La polémique reprend de plus belle ces derniers jours autour du Projet de loi relatif à la lutte contre les violences à l’égard des femmes et des filles. Cette loi fort contestée est au frigo depuis plusieurs années après son blocage au niveau du Parlement.
Ce énième forcing du gouvernement visant à la faire passer a encore suscité un véritable tollé notamment dans les milieux religieux où les deux plus grands érudits généralement alignés sur les thèses du pouvoir ont exprimé publiquement leur désapprobation.
Pour Ould Habibou Rahmane le grand mufti de la République cette loi ne respecte pas les enseignements de l’Islam et viole les principes de la charia.
Même son de cloche chez le cheikh Mohamed El Hassan Ould Dedew, l’éminent jurisconsulte et figure emblématique de la mouvance islamiste en Mauritanie.
La position tranchée de ces deux sommités religieuses met à mal la position du gouvernement visiblement décidé à faire adopter cette loi.
Ainsi au cours de la dernière conférence de presse tenue mercredi dernier, le porte-parole du gouvernement a tenté d’esquiver une question à ce sujet démentant au passage les informations qui font état du rejet de la loi par une partie de l’opinion.
Quoiqu’il en soit la polémique prend de l’ampleur et les partisans du rejet du projet de loi se font de plus en plus nombreux.
Certes le vote d’une loi protégeant les femmes et les filles s’impose et s’avère même urgent vu le vide juridique existant dans ce domaine, mais de là à adopter une loi en porte-à-faux avec nos coutumes et les enseignements de notre sainte religion il y a un pas que le gouvernement devrait s’abstenir de franchir même si cela ne doit pas beaucoup plaire à certains partenaires au développement.
C’est en effet une véritable gageure que de vouloir soumettre des musulmans à la dictature du genre et des personnes LGBT.
Par ailleurs cette fameuse loi constitue une remise en cause du pouvoir parental et marital et constitue une véritable épée de Damoclès suspendue sur la tête des époux et des parents des éventuelles victimes à en juger par les articles suivants :
« Article 28 : séquestration Sera puni d’un emprisonnement de deux (2) mois à six (6) mois et d’une amende de cinq mille (5.000) à dix mille (10.000) ouguiyas ou de l’une de ces deux peines, quiconque, dans l’intention de Page 5 sur 8 nuire, séquestre une femme ou une fille, à laquelle il est lié par une relation de mariage ou de filiation, sans préjudice des dommages-intérêts alloués à la victime. Hormis les situations citées à l’alinéa précédent, il est fait application selon les circonstances, des dispositions des articles 319 à 322 du Code pénal et 54 à 56 du Code de protection pénale de l’enfant.

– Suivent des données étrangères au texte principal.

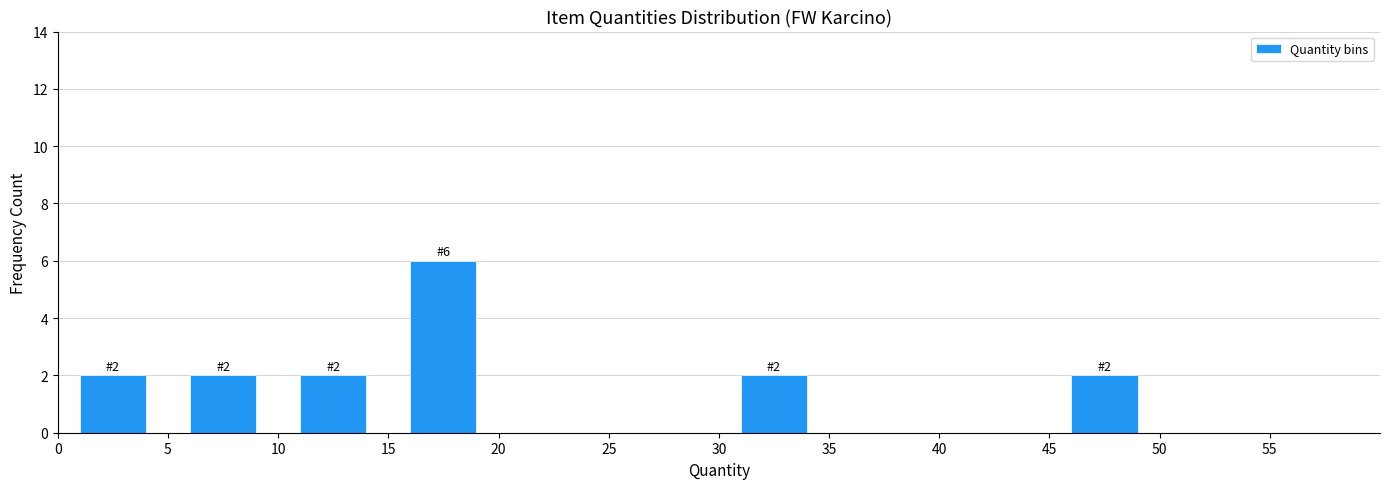

Which range on the x-axis has the tallest bar?

15 to 20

Article 29 : coups et blessures Quiconque se rend coupable des coups et blessures à l’égard d’une femme ou d’une fille, est puni conformément aux dispositions des articles 285 à 287 du Code pénal. En outre, les auteurs et complices sont punis de cinq mille (5.000) à dix mille (10.000) ouguiya d’amende, sans préjudice des dommages-intérêts alloués à la victime. Si la victime est épouse, elle se réserve le droit de demander la dissolution du mariage. »
A noter que jusque-là, la Mauritanie à l’instar de plusieurs autres pays maintient des réserves à l’égard CEDAW (Comité pour l’élimination de la discrimination à l’égard des femmes) et notamment des articles 13a et 16 de la Convention.
Par ailleurs des progrès ont été réalisés dans ce domaine avec notamment la création de l’Observatoire national des droits des femmes et des filles et la mise en place du Plan d’action national de lutte contre la traite des personnes (PANLTP), qui a permis d’actualiser le cadre juridique et de renforcer les capacités des acteurs dans ce domaine.
Mais apparemment pour les partenaires cela s’avère toujours insuffisant et l’adoption de la loi relative à la lutte contre les violences à l’égard des femmes et des filles semble être une exigence.
Reste à savoir comment faire avaler la pilule face à un establishment religieux qui ne manque pas d’arguments et à une société encore profondément conservatrice ?
Il s’agit là d’un véritable casse-tête chinois pour le gouvernement.